+++ Available records +++
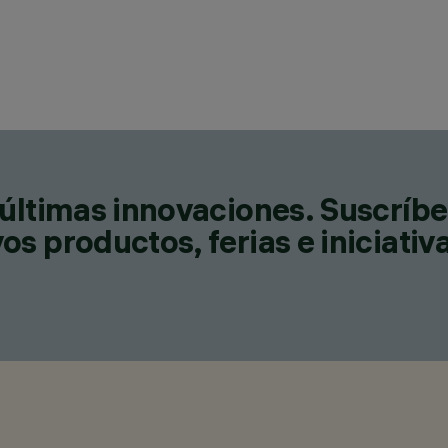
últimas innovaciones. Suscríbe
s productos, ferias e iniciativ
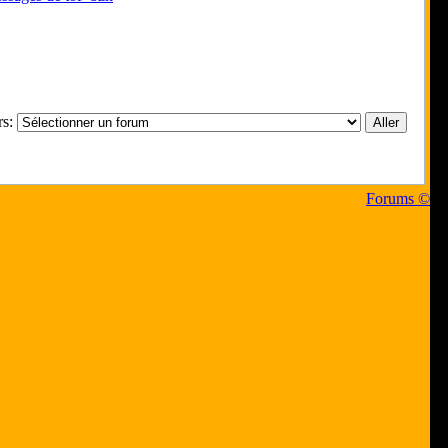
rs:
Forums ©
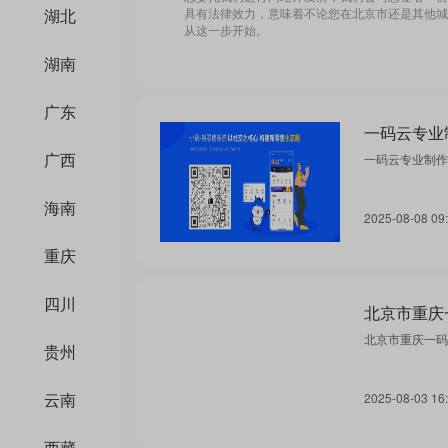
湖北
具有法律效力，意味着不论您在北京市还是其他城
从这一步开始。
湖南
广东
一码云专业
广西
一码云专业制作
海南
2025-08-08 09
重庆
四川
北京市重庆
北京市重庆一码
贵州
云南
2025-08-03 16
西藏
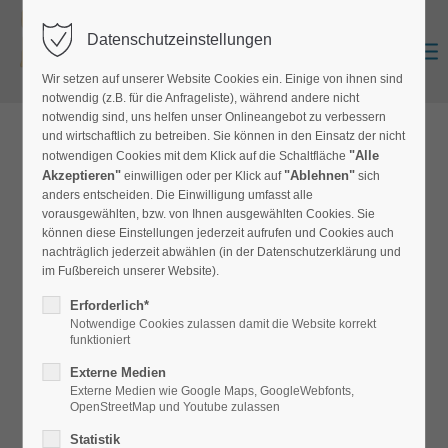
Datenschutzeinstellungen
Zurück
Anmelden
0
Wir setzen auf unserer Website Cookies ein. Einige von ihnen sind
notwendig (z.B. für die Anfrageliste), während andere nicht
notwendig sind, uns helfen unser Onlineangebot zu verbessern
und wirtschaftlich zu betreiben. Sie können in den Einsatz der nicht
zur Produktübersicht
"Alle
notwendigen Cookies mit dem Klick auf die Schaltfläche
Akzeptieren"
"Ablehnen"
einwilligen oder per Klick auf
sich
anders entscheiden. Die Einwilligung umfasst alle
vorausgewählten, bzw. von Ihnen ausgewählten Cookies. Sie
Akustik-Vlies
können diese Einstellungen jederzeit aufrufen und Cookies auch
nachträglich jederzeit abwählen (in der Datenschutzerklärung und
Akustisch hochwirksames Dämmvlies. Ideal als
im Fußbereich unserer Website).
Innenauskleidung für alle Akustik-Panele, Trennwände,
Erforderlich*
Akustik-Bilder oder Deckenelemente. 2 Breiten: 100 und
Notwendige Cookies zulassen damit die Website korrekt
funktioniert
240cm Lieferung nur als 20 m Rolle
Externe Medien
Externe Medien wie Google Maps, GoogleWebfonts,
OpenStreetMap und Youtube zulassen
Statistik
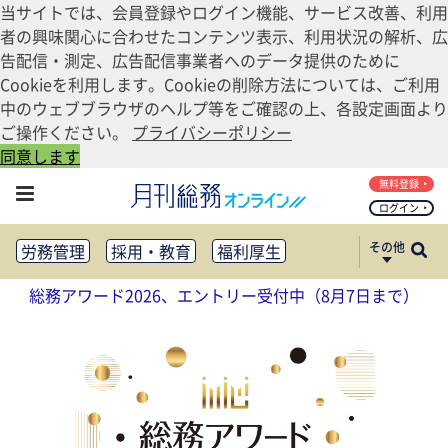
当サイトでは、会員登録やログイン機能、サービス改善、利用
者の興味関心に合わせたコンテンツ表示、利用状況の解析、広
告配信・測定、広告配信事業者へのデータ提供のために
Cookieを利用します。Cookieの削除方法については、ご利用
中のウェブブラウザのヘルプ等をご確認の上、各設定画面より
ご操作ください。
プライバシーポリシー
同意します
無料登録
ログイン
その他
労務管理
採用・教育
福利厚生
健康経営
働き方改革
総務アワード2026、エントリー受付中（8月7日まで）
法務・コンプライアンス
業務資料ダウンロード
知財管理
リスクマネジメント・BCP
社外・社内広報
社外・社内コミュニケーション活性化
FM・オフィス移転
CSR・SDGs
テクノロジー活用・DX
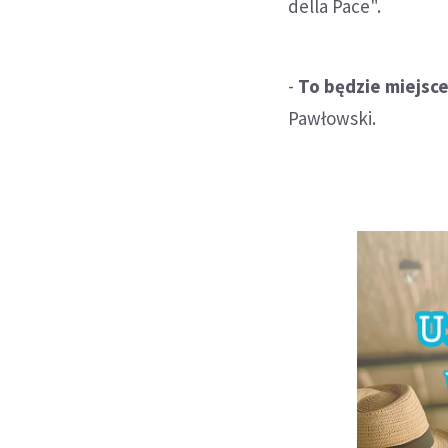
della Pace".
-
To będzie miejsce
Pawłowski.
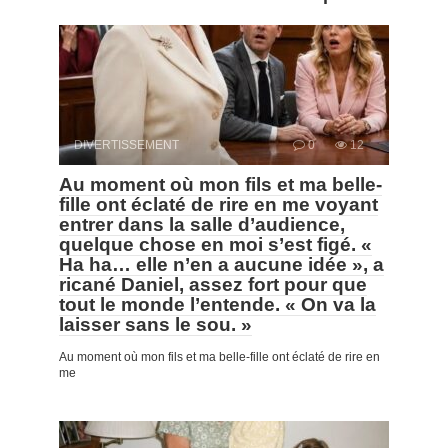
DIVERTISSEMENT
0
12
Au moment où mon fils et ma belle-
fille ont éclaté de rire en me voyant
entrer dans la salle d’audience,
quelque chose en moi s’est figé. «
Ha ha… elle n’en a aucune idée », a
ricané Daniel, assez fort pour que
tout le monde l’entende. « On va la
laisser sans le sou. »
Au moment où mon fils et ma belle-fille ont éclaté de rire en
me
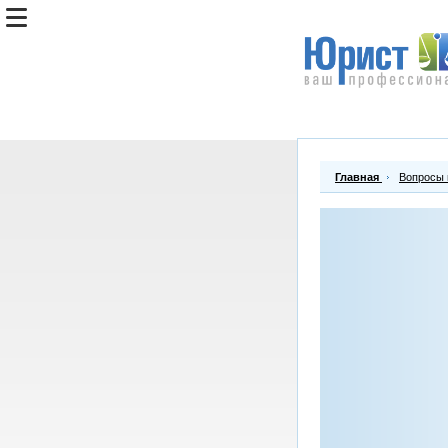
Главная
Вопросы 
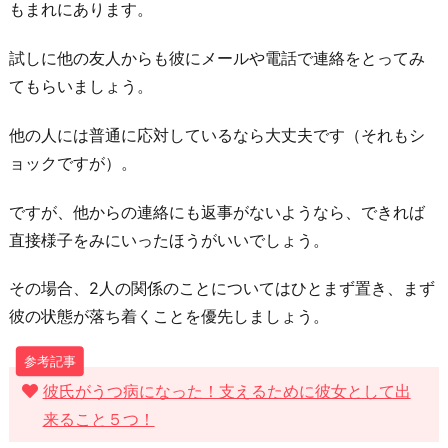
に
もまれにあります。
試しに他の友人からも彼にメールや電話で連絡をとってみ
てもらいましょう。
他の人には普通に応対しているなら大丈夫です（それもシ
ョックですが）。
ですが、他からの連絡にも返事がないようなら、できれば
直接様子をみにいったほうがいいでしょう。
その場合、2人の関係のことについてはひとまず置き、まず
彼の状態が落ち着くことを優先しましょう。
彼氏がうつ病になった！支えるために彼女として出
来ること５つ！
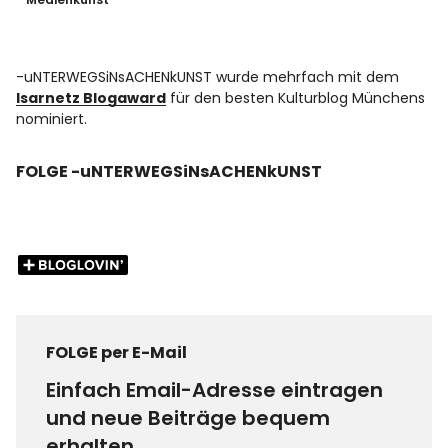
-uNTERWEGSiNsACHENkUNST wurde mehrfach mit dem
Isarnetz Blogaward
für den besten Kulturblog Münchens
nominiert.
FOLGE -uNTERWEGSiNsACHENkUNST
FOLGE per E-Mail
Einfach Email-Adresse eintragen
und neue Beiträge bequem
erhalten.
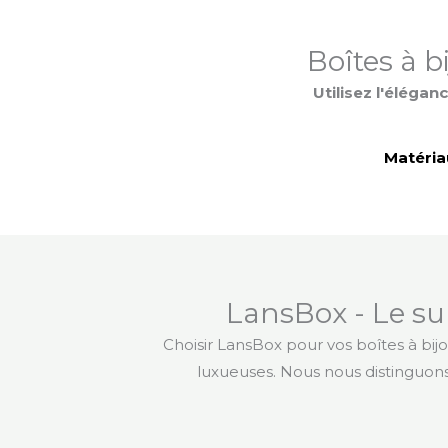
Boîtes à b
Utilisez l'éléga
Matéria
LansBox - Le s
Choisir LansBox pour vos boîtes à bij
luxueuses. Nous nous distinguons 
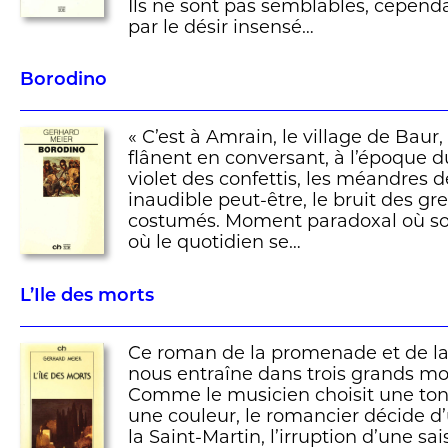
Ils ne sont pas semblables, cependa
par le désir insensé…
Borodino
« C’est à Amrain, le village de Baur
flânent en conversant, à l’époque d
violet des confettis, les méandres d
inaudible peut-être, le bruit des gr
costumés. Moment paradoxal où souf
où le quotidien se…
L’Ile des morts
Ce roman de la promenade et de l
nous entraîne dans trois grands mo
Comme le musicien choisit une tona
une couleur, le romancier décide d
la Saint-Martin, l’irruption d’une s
+++
Exercise goal :: Select every line of the records holding the string "LansBox".

Answer section ::
LansBox - Le s
Choisir LansBox pour vos boîtes à bij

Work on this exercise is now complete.